床を高く保った設計となっているアルファード
床を高く保った設計となっているアルファード

 ミニバンは3列目シートの床と座面の間隔を充分に確保して、車内の移動性も向上させるため、床を平らにする必要がある。そこで燃料タンクをカバーできる位置まで床を持ち上げるから、乗降性が悪化しやすい。

 特にアルファードは、現行型になってプラットフォームを刷新したが、あえて床を高く保った。床と併せて全高も1900mm以上に設定して、外観を立派に見せるためだ。同時に着座位置も高く、周囲を見降ろせる乗車感覚を重視した。路面から床までの位置は450mmに達しており、セレナもプラットフォームの設計が古く、同様の寸法になる。デリカD:5も設計が古く、最低地上高にも余裕を持たせたから床が高い。
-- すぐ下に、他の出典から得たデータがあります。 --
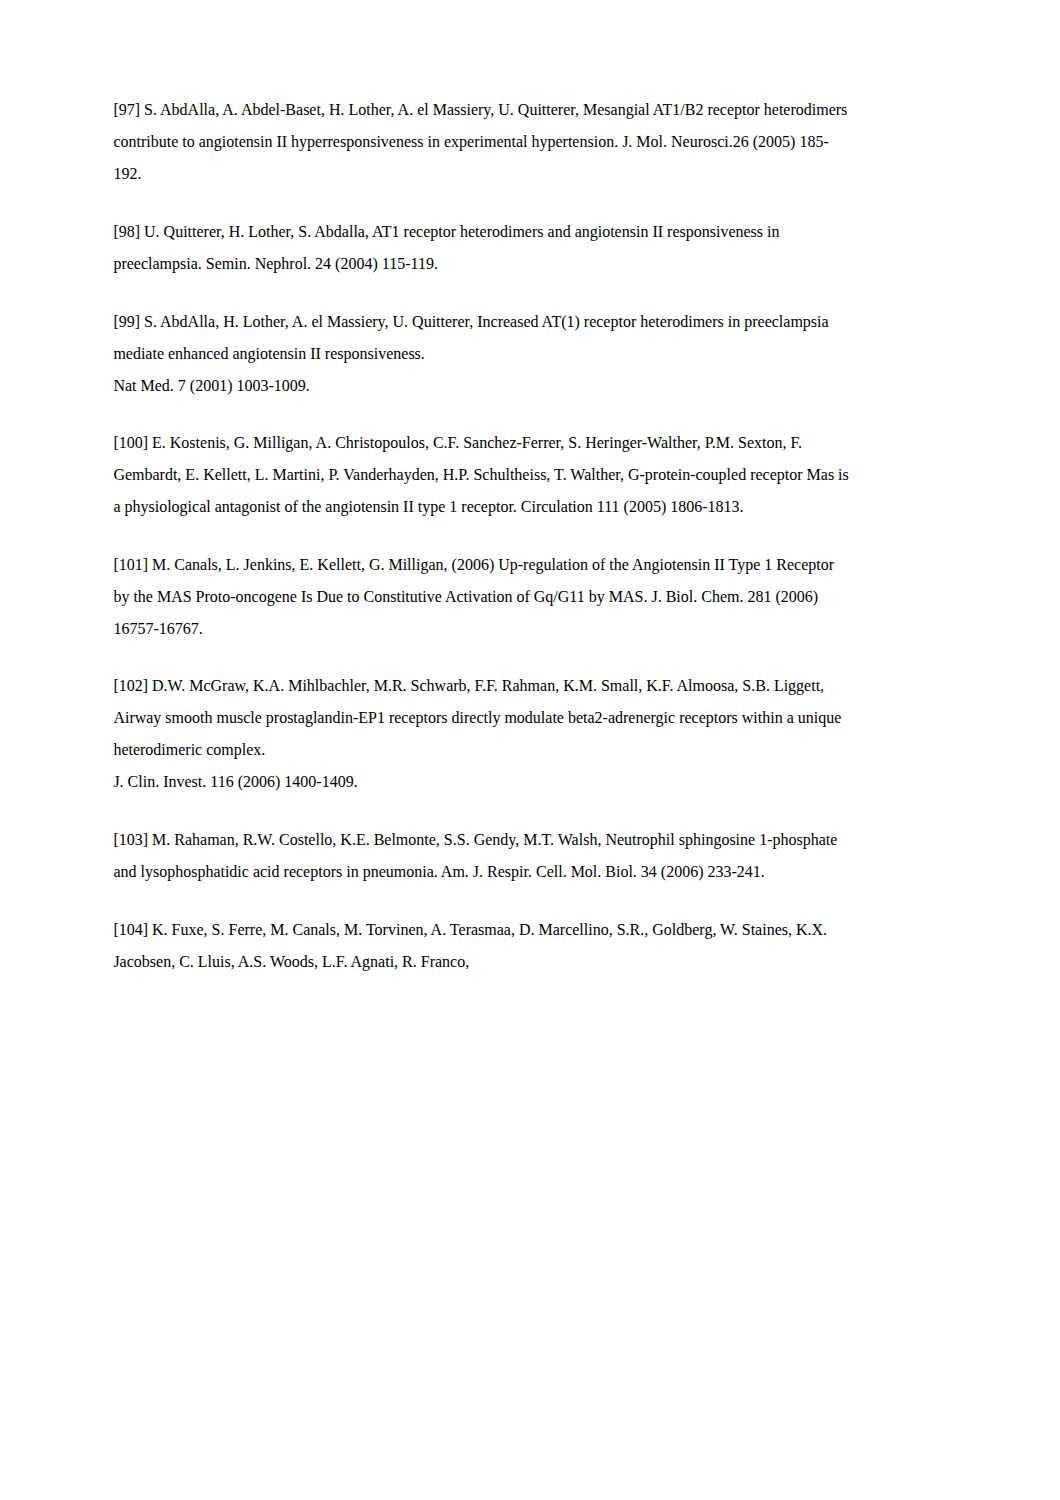[97] S. AbdAlla, A. Abdel-Baset, H. Lother, A. el Massiery, U. Quitterer, Mesangial AT1/B2 receptor heterodimers contribute to angiotensin II hyperresponsiveness in experimental hypertension. J. Mol. Neurosci.26 (2005) 185-192.
[98] U. Quitterer, H. Lother, S. Abdalla, AT1 receptor heterodimers and angiotensin II responsiveness in preeclampsia. Semin. Nephrol. 24 (2004) 115-119.
[99] S. AbdAlla, H. Lother, A. el Massiery, U. Quitterer, Increased AT(1) receptor heterodimers in preeclampsia mediate enhanced angiotensin II responsiveness.
Nat Med. 7 (2001) 1003-1009.
[100] E. Kostenis, G. Milligan, A. Christopoulos, C.F. Sanchez-Ferrer, S. Heringer-Walther, P.M. Sexton, F. Gembardt, E. Kellett, L. Martini, P. Vanderhayden, H.P. Schultheiss, T. Walther, G-protein-coupled receptor Mas is a physiological antagonist of the angiotensin II type 1 receptor. Circulation 111 (2005) 1806-1813.
[101] M. Canals, L. Jenkins, E. Kellett, G. Milligan, (2006) Up-regulation of the Angiotensin II Type 1 Receptor by the MAS Proto-oncogene Is Due to Constitutive Activation of Gq/G11 by MAS. J. Biol. Chem. 281 (2006) 16757-16767.
[102] D.W. McGraw, K.A. Mihlbachler, M.R. Schwarb, F.F. Rahman, K.M. Small, K.F. Almoosa, S.B. Liggett, Airway smooth muscle prostaglandin-EP1 receptors directly modulate beta2-adrenergic receptors within a unique heterodimeric complex.
J. Clin. Invest. 116 (2006) 1400-1409.
[103] M. Rahaman, R.W. Costello, K.E. Belmonte, S.S. Gendy, M.T. Walsh, Neutrophil sphingosine 1-phosphate and lysophosphatidic acid receptors in pneumonia. Am. J. Respir. Cell. Mol. Biol. 34 (2006) 233-241.
[104] K. Fuxe, S. Ferre, M. Canals, M. Torvinen, A. Terasmaa, D. Marcellino, S.R., Goldberg, W. Staines, K.X. Jacobsen, C. Lluis, A.S. Woods, L.F. Agnati, R. Franco,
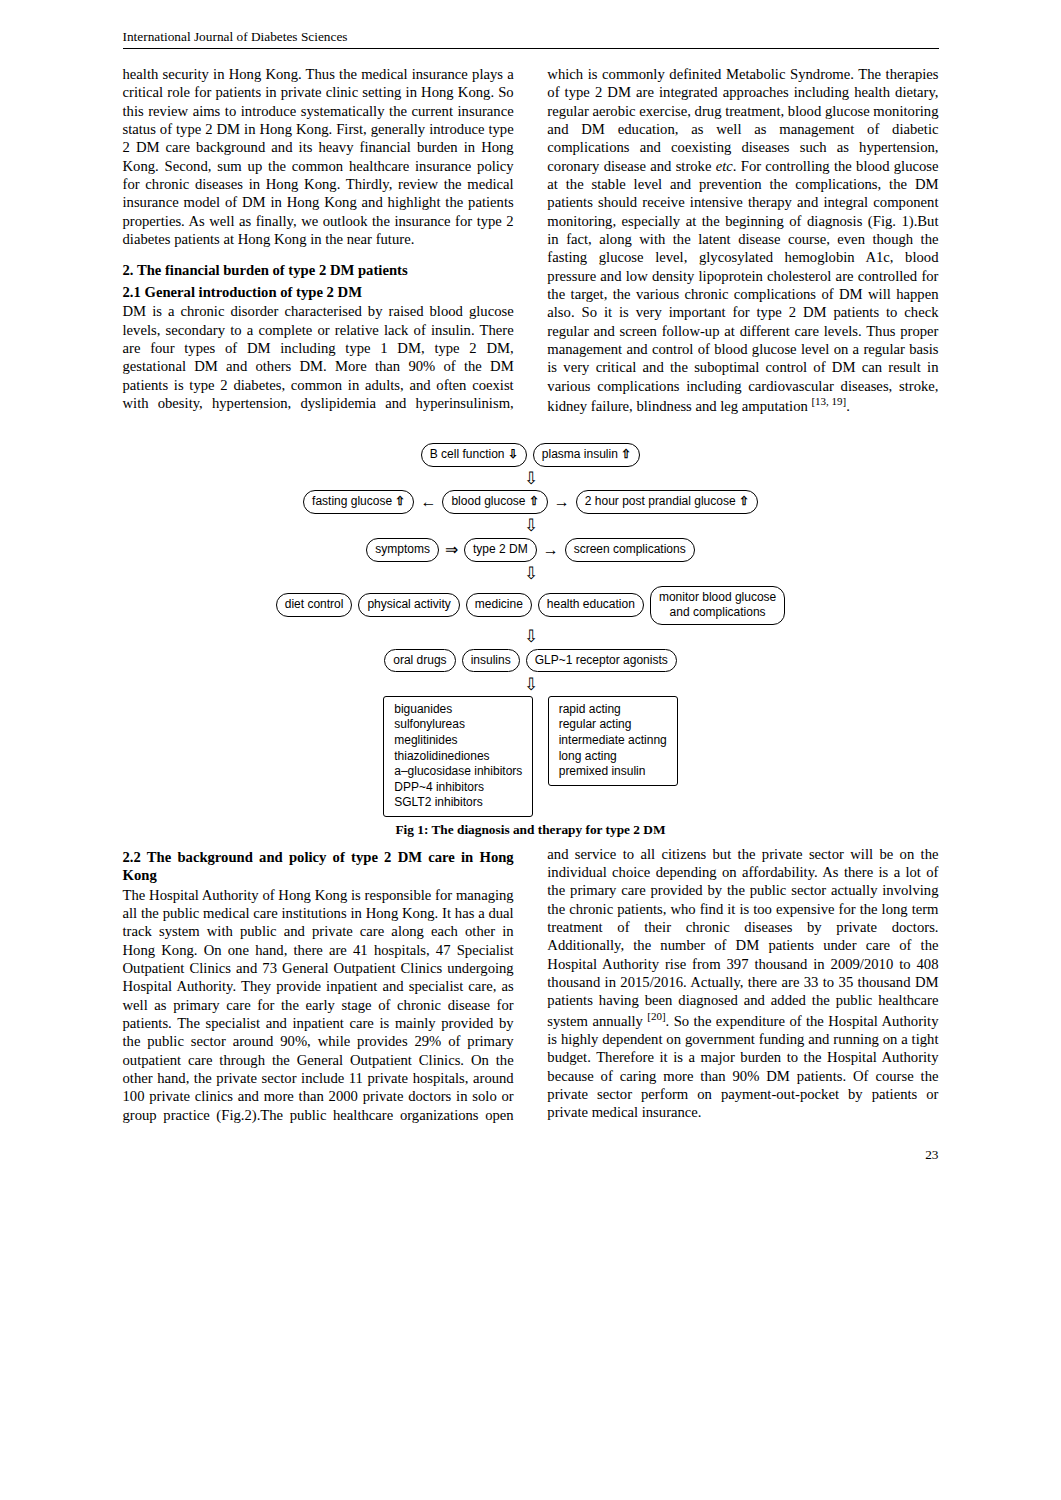International Journal of Diabetes Sciences
health security in Hong Kong. Thus the medical insurance plays a critical role for patients in private clinic setting in Hong Kong. So this review aims to introduce systematically the current insurance status of type 2 DM in Hong Kong. First, generally introduce type 2 DM care background and its heavy financial burden in Hong Kong. Second, sum up the common healthcare insurance policy for chronic diseases in Hong Kong. Thirdly, review the medical insurance model of DM in Hong Kong and highlight the patients properties. As well as finally, we outlook the insurance for type 2 diabetes patients at Hong Kong in the near future.
2. The financial burden of type 2 DM patients
2.1 General introduction of type 2 DM
DM is a chronic disorder characterised by raised blood glucose levels, secondary to a complete or relative lack of insulin. There are four types of DM including type 1 DM, type 2 DM, gestational DM and others DM. More than 90% of the DM patients is type 2 diabetes, common in adults, and often coexist with obesity, hypertension, dyslipidemia and hyperinsulinism, which is commonly definited Metabolic Syndrome. The therapies of type 2 DM are integrated approaches including health dietary, regular aerobic exercise, drug treatment, blood glucose monitoring and DM education, as well as management of diabetic complications and coexisting diseases such as hypertension, coronary disease and stroke etc. For controlling the blood glucose at the stable level and prevention the complications, the DM patients should receive intensive therapy and integral component monitoring, especially at the beginning of diagnosis (Fig. 1).But in fact, along with the latent disease course, even though the fasting glucose level, glycosylated hemoglobin A1c, blood pressure and low density lipoprotein cholesterol are controlled for the target, the various chronic complications of DM will happen also. So it is very important for type 2 DM patients to check regular and screen follow-up at different care levels. Thus proper management and control of blood glucose level on a regular basis is very critical and the suboptimal control of DM can result in various complications including cardiovascular diseases, stroke, kidney failure, blindness and leg amputation [13, 19].
B cell function ⇩ plasma insulin ⇧
⇩
fasting glucose ⇧ ← blood glucose ⇧ → 2 hour post prandial glucose ⇧
⇩
symptoms ⇒ type 2 DM → screen complications
⇩
diet control physical activity medicine health education monitor blood glucose
and complications
⇩
oral drugs insulins GLP~1 receptor agonists
⇩
biguanides
sulfonylureas
meglitinides
thiazolidinediones
a–glucosidase inhibitors
DPP~4 inhibitors
SGLT2 inhibitors
rapid acting
regular acting
intermediate actinng
long acting
premixed insulin
Fig 1: The diagnosis and therapy for type 2 DM
2.2 The background and policy of type 2 DM care in Hong Kong
The Hospital Authority of Hong Kong is responsible for managing all the public medical care institutions in Hong Kong. It has a dual track system with public and private care along each other in Hong Kong. On one hand, there are 41 hospitals, 47 Specialist Outpatient Clinics and 73 General Outpatient Clinics undergoing Hospital Authority. They provide inpatient and specialist care, as well as primary care for the early stage of chronic disease for patients. The specialist and inpatient care is mainly provided by the public sector around 90%, while provides 29% of primary outpatient care through the General Outpatient Clinics. On the other hand, the private sector include 11 private hospitals, around 100 private clinics and more than 2000 private doctors in solo or group practice (Fig.2).The public healthcare organizations open and service to all citizens but the private sector will be on the individual choice depending on affordability. As there is a lot of the primary care provided by the public sector actually involving the chronic patients, who find it is too expensive for the long term treatment of their chronic diseases by private doctors. Additionally, the number of DM patients under care of the Hospital Authority rise from 397 thousand in 2009/2010 to 408 thousand in 2015/2016. Actually, there are 33 to 35 thousand DM patients having been diagnosed and added the public healthcare system annually [20]. So the expenditure of the Hospital Authority is highly dependent on government funding and running on a tight budget. Therefore it is a major burden to the Hospital Authority because of caring more than 90% DM patients. Of course the private sector perform on payment-out-pocket by patients or private medical insurance.
23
 逆にオデッセイは床を平らに仕上げながら、床面地上高は350mmまで下げた。ヴォクシー&ノアやステップワゴンも400mmを下まわる。床が低ければ、乗降性だけでなく、低重心になるから走行安定性や乗り心地も向上する。天井が下がり、空気抵抗が減るから燃費でも有利だ。

 つまり必要な室内高と最低地上高が確保されていれば、クルマの全高は低いほど良いのだが、販売面では逆になることも多い。アルファードは2021年1~11月の1か月平均登録台数が8200台に達するが、床を低く抑えてさまざまな機能を向上させたオデッセイは1800台だ。アルファードの約20%しか売れていない。ホンダは優れたオデッセイを開発して、トヨタは売れるアルファードを造った。

 また少数派だが、ミニバンで後輪駆動を組み合わせたグランエースは、床面地上高が約550mmと大幅に高い。後輪駆動では駆動システムが室内側に張り出し、これを避けるように床を高めたからだ。同様の理由で商用車のハイエースやキャラバンも床が高い。

 なお床の高いSUVやミニバンには、サイドステップ(乗降時に使う小さな階段)が装着されるが、子供や高齢者は踏みはずす心配もある。乗降時には、同乗者に寄り添ってケガをしないように注意したい。